The Department of Art History at the University of Rijeka in collaboration with the Department of Theology at the University of Zagreb organized the first conference of iconographic studies in 2007, and thus conceived the idea of establishing the center that is intended to become the platform for academics from different disciplines in researching the interpretation of visual arts. In 2008 the proceedings of the 2007 conference were published, and both conference and the journal continue to be organized annually. In 2011 CIS organized Art History Day in Rijeka, which has become an annual event for the region, especially oriented towards students and younger people. PURITEKA, an e-journal for students' articles has also been published. Since 2010, CIS has been a partner to a European project in culture: "Francia media – Cradles of European Culture".

The Center for Advanced Studies of Southeastern Europe (CAS – SEE) "is an organizational unit of the University of Rijeka specialized in the social sciences and humanities. Designed as a regional hub for high-level academic research, the Center aims to stimulate public discourses on topics with high societal relevance for the region and Europe. The vision of the Center is to promote freedom of research and to ensure the necessary prerequisites for innovative, intellectual and scientific development. The Center strives to strengthen the transnational and regional scientific cooperation on a range of socially pressing issues with relevance for the Humanistic and Social Sciences."

===Rectors===
Heads of the university hold the title of Rector (Rektor) and are currently elected to four-year terms.

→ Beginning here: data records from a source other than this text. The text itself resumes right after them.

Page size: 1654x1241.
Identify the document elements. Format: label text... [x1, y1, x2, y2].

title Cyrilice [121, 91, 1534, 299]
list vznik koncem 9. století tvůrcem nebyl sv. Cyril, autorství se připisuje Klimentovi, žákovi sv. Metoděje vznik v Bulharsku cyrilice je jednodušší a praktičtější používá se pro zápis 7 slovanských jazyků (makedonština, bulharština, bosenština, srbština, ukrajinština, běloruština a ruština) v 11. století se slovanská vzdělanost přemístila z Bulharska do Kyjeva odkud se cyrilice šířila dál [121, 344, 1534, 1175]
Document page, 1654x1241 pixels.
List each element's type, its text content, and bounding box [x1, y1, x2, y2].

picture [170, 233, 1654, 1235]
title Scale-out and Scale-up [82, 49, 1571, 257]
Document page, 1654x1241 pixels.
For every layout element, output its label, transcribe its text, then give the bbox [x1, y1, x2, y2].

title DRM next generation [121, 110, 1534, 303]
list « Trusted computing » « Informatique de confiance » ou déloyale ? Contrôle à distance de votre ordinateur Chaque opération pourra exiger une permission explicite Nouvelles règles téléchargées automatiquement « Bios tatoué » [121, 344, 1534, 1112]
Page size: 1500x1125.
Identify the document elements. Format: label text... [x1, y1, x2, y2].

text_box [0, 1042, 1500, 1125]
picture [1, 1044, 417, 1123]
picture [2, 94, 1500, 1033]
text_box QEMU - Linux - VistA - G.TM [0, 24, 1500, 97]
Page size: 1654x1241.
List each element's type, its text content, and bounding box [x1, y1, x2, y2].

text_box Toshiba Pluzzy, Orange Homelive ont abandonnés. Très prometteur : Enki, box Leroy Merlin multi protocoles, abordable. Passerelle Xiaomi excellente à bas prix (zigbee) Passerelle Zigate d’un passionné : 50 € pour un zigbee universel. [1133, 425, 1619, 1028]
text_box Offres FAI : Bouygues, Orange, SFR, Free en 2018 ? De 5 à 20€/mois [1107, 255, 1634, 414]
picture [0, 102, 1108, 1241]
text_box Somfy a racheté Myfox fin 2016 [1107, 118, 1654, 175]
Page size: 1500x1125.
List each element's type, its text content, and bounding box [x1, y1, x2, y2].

There have been 16 rectors (14 men and 2 women) since the university's establishment in 1973.

- 1973–1976 - Zorislav Sapunar
- 1976–1978 - Zoran Kompanjet
- 1978–1980 - Josip Deželjin
- 1980–1984 - Slobodan Marin
- 1984–1986 - Predrag Stanković
- 1986–1989 - Mirko Krpan
- 1989–1991 - Petar Šarčević
- 1991–1993 - Elso Kuljanić
- 1993–1998 - Katica Ivanišević
- 1998–1999 - Danilo Pavešić
- 1999–2000 - Josip Brnić
- 2000–2009 - Daniel Rukavina
- 2009–2017 - Pero Lučin
- 2017–2025 - Snježana Prijić-Samaržija
- 2025–2026 - Davor Vašiček
- 2026–present - Goran Hauser

Source: List of rectors at the University of Rijeka website.

==Student projects==
Students at University of Rijeka work on various fields, and majority of projects are founded by Student council of Uniri.

Biggest examples are Onetius, Student Day Festival, Riteh Racing Team, NeuRi and Debate League of Rijeka.

== International rankings ==

The university not ranked by QS, ranking 1066 by USN, and 1329 by CWUR. It is not listed for THE.